Pour un itinéraire guerre froide plus large intégrant ces sites aux côtés de l’East Side Gallery, de la Bernauer Strasse et de Checkpoint Charlie, voir l’itinéraire Berlin guerre froide. Le guide complet du Mur de Berlin couvre la division physique de la ville que l’appareil de la Stasi était chargé de faire respecter, et L’espionnage de la guerre froide à Berlin élargit le tableau à la guerre du renseignement menée à travers la ville divisée.
Pour les visiteurs qui sont eux-mêmes d’anciens citoyens de RDA ou des descendants menant des recherches familiales, la procédure d’accès aux dossiers du BStU est une démarche administrative distincte d’une simple visite de musée et nécessite sa propre demande bien avant tout voyage — ce n’est pas quelque chose qui peut s’organiser le jour même sur l’un ou l’autre site.
Préparation émotionnelle et à qui s’adressent ces sites
Les deux sites traitent directement de la surveillance d’État, de l’emprisonnement et de la coercition psychologique, et aucun n’atténue le propos pour un public occasionnel. Hohenschönhausen en particulier peut être une expérience éprouvante — entendre un ancien prisonnier décrire son propre interrogatoire dans la pièce même où il a eu lieu affecte la plupart des visiteurs plus qu’ils ne l’anticipaient en arrivant. Les créneaux du matin, quand l’énergie et l’attention sont les plus fraîches, sont souvent mieux employés ici qu’en fin d’une longue journée de visites.

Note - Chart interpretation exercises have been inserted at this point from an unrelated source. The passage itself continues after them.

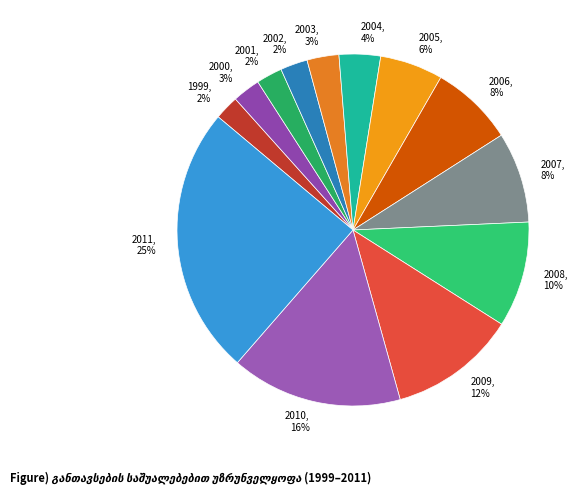

To the nearest percent, what is the combined percentage of 2007 and 2003?

11%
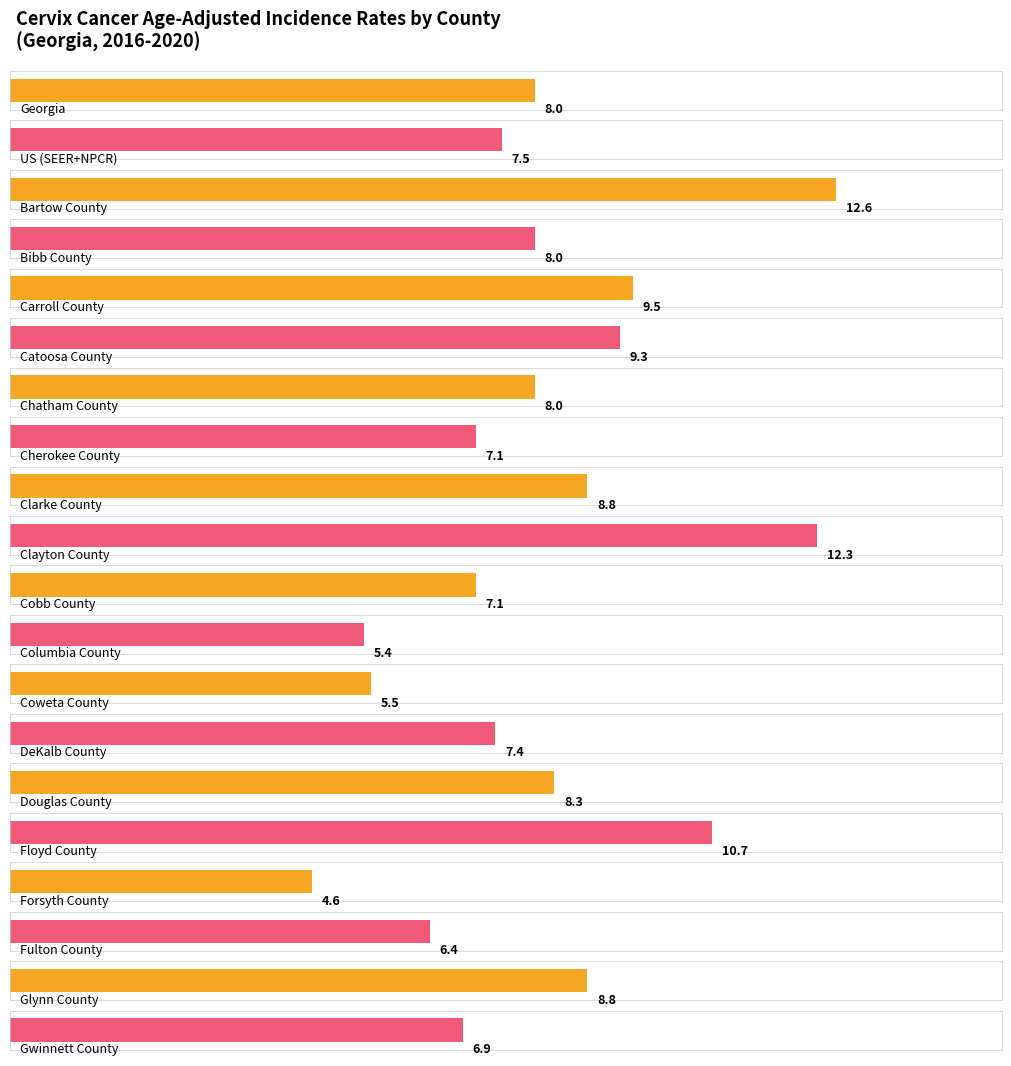

Which label corresponds to the smallest value in the chart?

Forsyth County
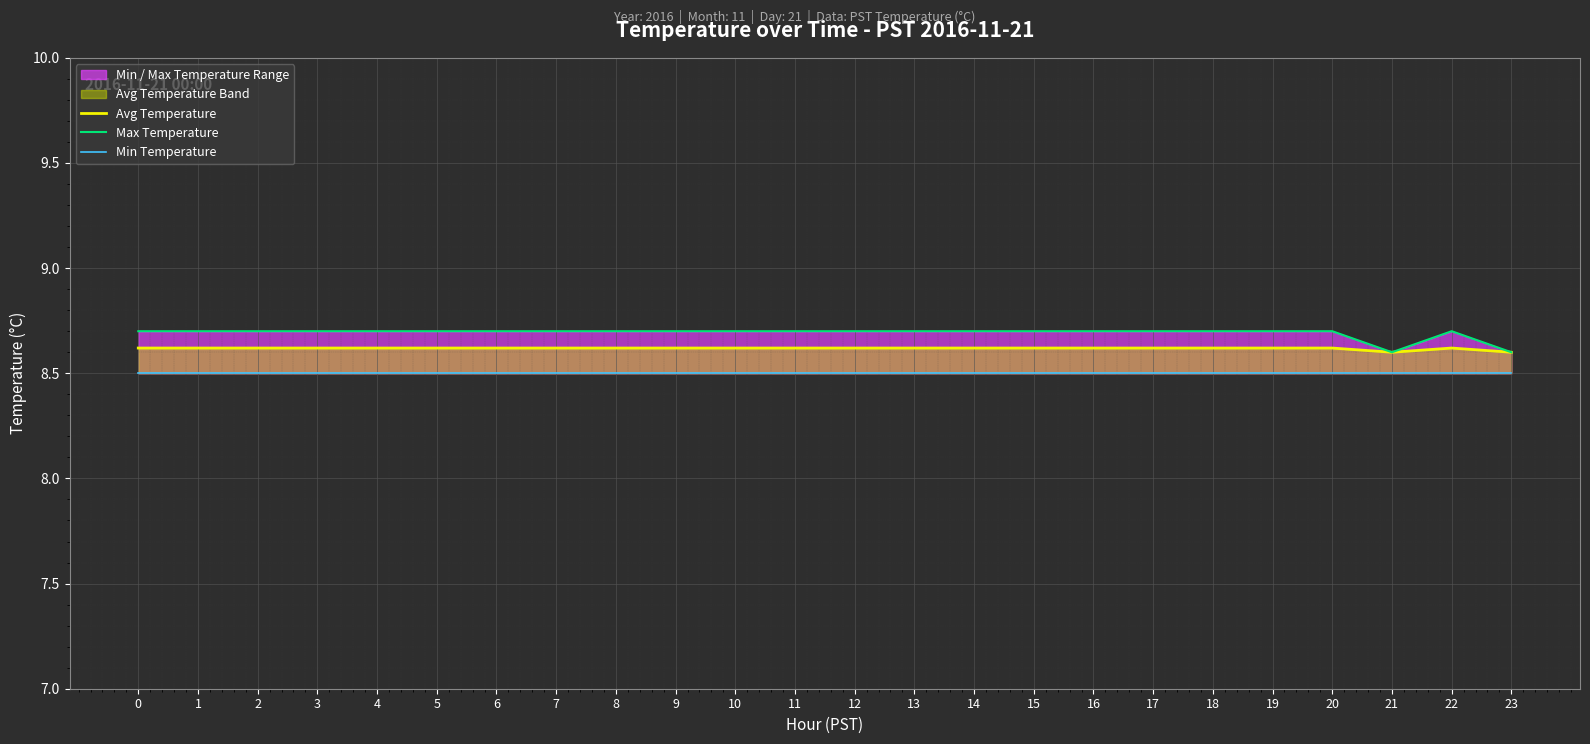

What is the minimum value shown in the chart?

8.5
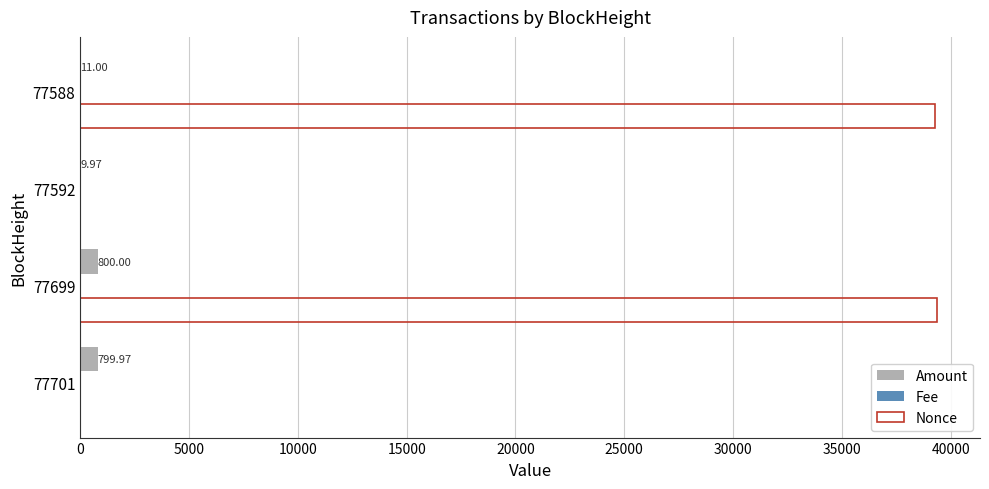

Which series has the largest total across all categories?

Nonce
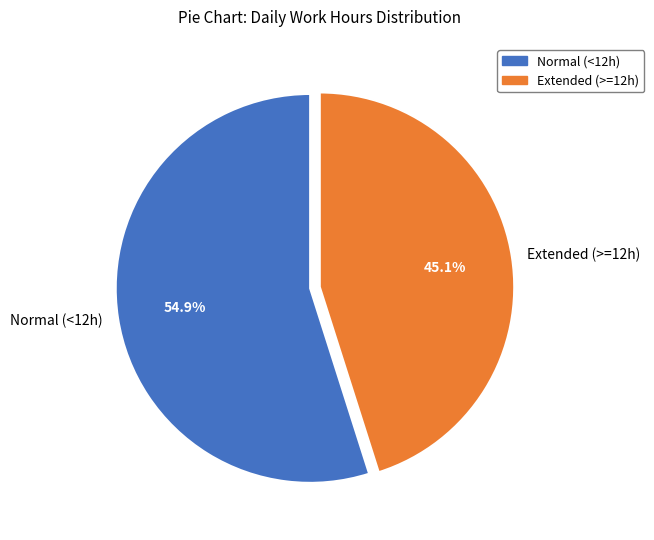

Rank the categories by value from lowest to highest.

Extended (>=12h), Normal (<12h)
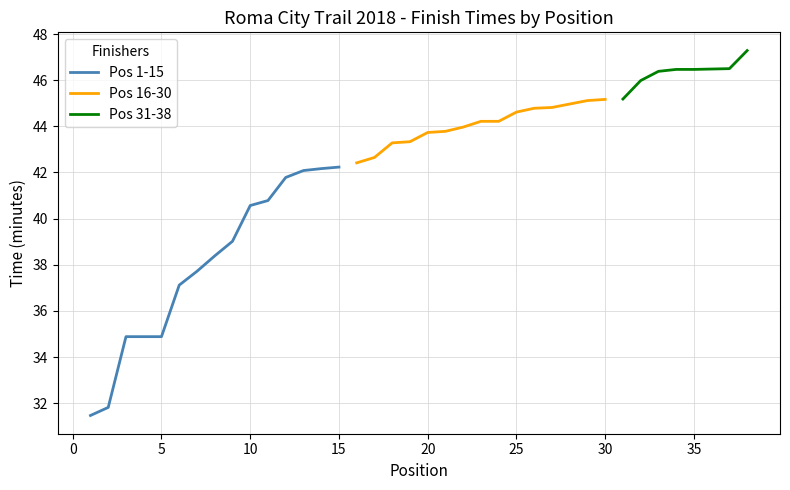

Between 3 and 7, which series saw the biggest shift?

Top 15 Finishers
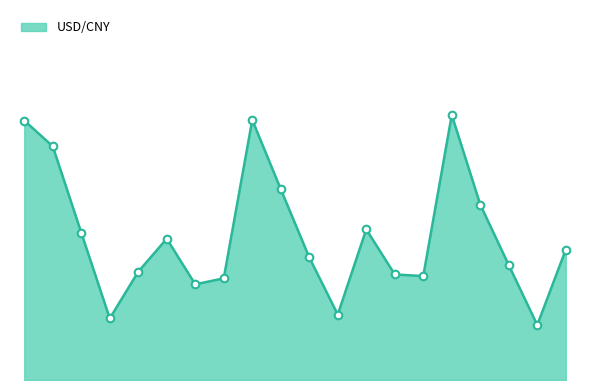

Is this an area chart (filled region under the line)?

Yes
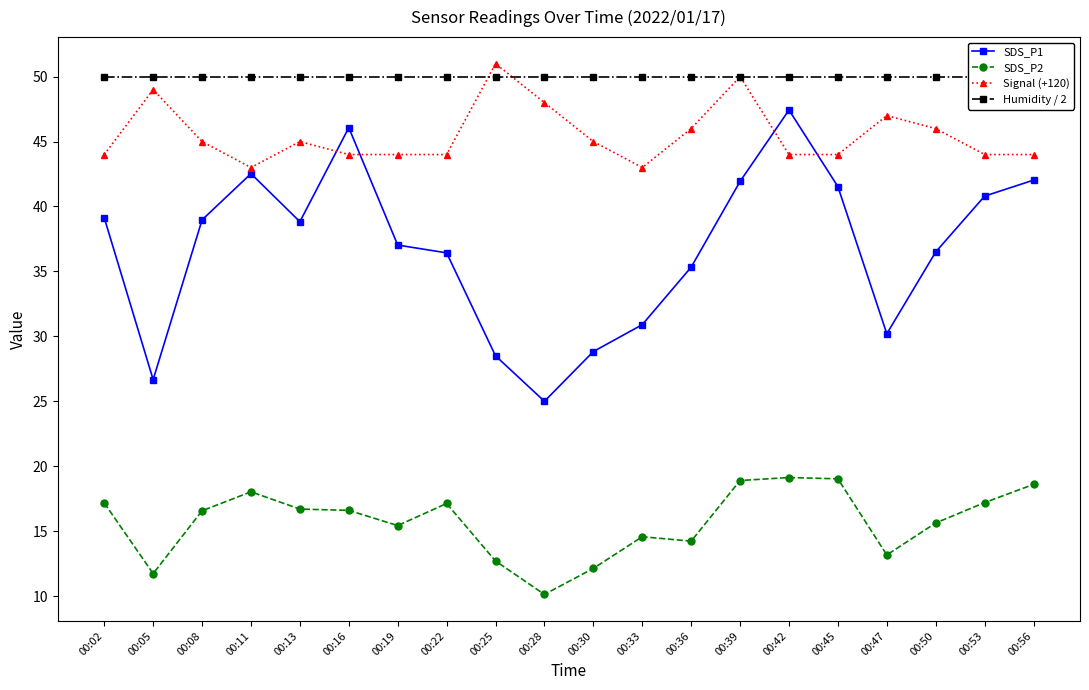

Which series has the widest spread of values?

SDS_P1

Pour les familles, Hohenschönhausen est généralement considéré comme adapté aux adolescents ayant quelques bases historiques plutôt qu’aux jeunes enfants — le format guidé suppose un niveau d’engagement adulte avec le contenu. Le Stasimuseum est plus libre dans son rythme et convient à un public un peu plus jeune disposé à lire attentivement les panneaux d’exposition.
Si vous ne pouvez choisir qu’un seul site faute de temps, Hohenschönhausen offre la compréhension la plus viscérale et personnelle de ce que la Stasi a réellement fait aux individus ; le Stasimuseum offre la vision institutionnelle la plus complète du fonctionnement de l’appareil. Faire les deux, dans l’ordre suggéré ci-dessus, donne le tableau le plus complet — mais l’un ou l’autre séparément reste un usage légitime et précieux d’une demi-journée.